PAIXÃO. A corrida de rua chegou a Santa Maria, efetivamente, com um circuitinho, na mesma época em que o Bradesco começou com o vôlei. Eram os anos 80. Conseguiam reunir 20 ou 30 pessoas nos eventos. "Fiz algumas provas no interior e em Porto Alegre, à medida que foram surgindo. Até que um belo dia criaram a Volta de Santa Maria, que acontece no aniversário da cidade, em maio. Eu me preparava especialmente para a prova, e foram alguns anos assim. Nessa época, saí um pouco da questão só terapêutica que a corrida sempre foi para mim, e comecei a fazer tiros, treinos longos, correr para diminuir tempo mesmo. Mas aquilo não era para mim", disse Beltrame, que chegou a correr pela universidade, onde cursou Direito. Mas os circuitos fechados em pista, com duas ou três voltas, não eram para ele – sua paixão já era a corrida de rua.

Depois da faculdade, com a batalha pela vaga em concursos públicos, chegou a perder um pouco da regularidade na corrida. Na sequência, veio o trabalho e, com ele, uma nova paixão, a investigação policial, que tomou boa parte do seu tempo. A corrida ficou relegada ao segundo plano. Mas nas missões da Polícia Federal, quase todas voltadas para o combate ao narcotráfico, volta e meia o delegado Mariano encontrava um tempinho para explorar uns bons quilômetros de chão de lugares como Mato Grosso, Recife, Roraima e até no Paraguai. Quando chegou ao Rio de Janeiro, há pouco mais de sete anos, com a missão de enfrentar, como nenhum outro secretário de Segurança tinha feito até então, a criminalidade carioca, teve uma grata surpresa.

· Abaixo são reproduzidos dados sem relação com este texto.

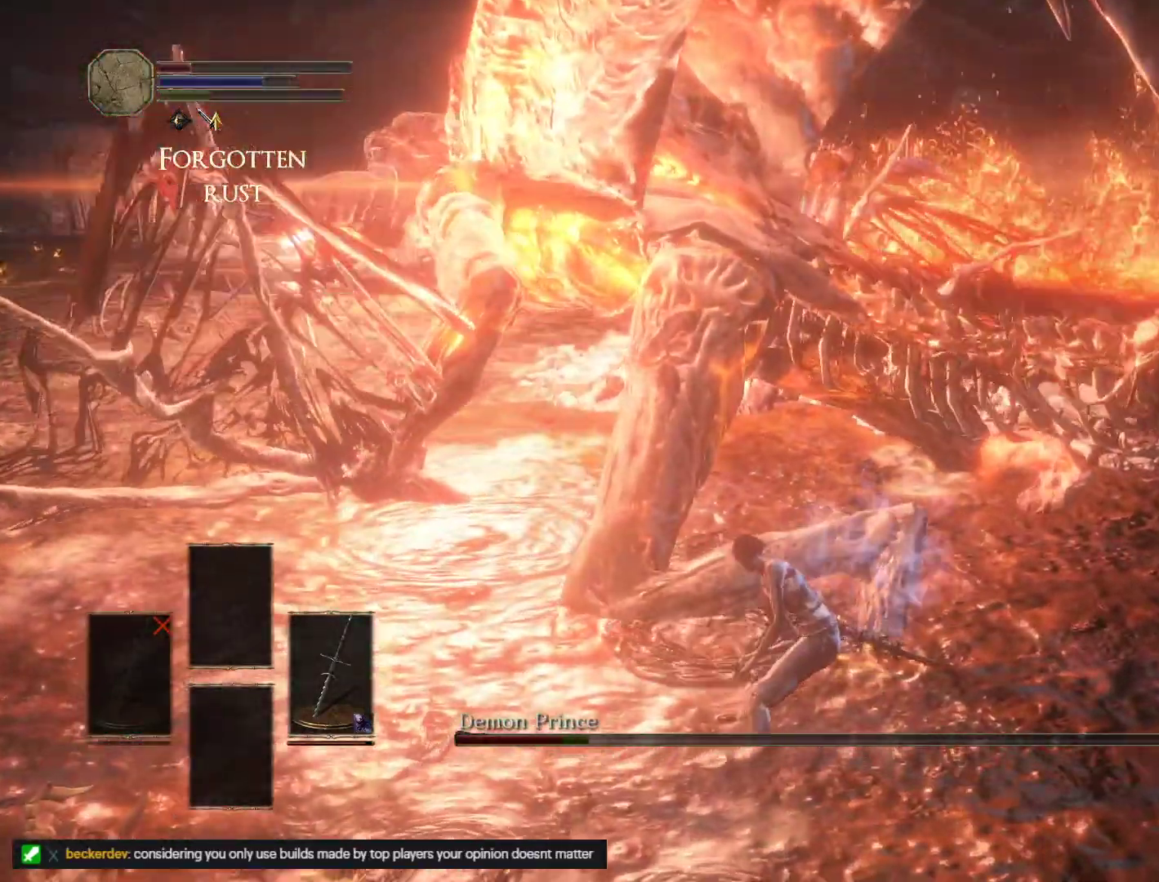
{"keys": ["s"], "mouse": [], "events": []}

"Aqui no Rio, tive uma sensação muito bacana. Minha primeira corrida na cidade foi em um desses circuitos grandes, que reúnem milhares de pessoas num domingo de manhã no Aterro, um monte de gente correndo sem preocupação nenhuma, sem competição, com carrinho de bebê, param, tiram foto. Nunca tive espírito competitivo para correr. Eu gosto de correr, é um negócio até meio espiritual. Corro quando dá, quanto tempo dá. Corria 70 km por semana quando era jovem. Tive que parar por causa de uma hérnia de disco lombar. Meu problema é nas vértebras L4 e L5. Mas eu consegui acomodar minha coluna, conversamos bastante, eu e ela (risos). Fiz a Meia-Maratona do Rio e, com alguns reflexos, terminamos a prova em paz, eu e minha coluna, em 2h14 e uns quebrados", lembra o secretário.

 

21 KM DE NOVO. Isso foi no ano passado. Correr, segundo o secretário, até que foi fácil. Complicado mesmo foi montar a logística para o período de treinamento. Beltrame tem um grupo de pelo menos nove seguranças que o acompanham em lugares públicos, até nas horas de folga e de lazer. Não teve outro jeito. Botou o povo para correr. Era complicado, porque ninguém corria naquele volume, e, muito menos, daquele jeito. Dormindo tarde e acordando cedo, o secretário precisou improvisar para ganhar condicionamento novamente e conseguir completar os 21 km sem colocar em risco sua saúde. Por isso, era comum que se metesse nos tênis e calção por volta das dez da noite ou às seis da manhã no meio da semana, na Lagoa ou na orla, e, nos fins de semana, encarasse o sol do meio-dia, na areia, para uns 10 ou 12 km. Sempre acompanhado dos seguranças, que acabaram entrando em forma.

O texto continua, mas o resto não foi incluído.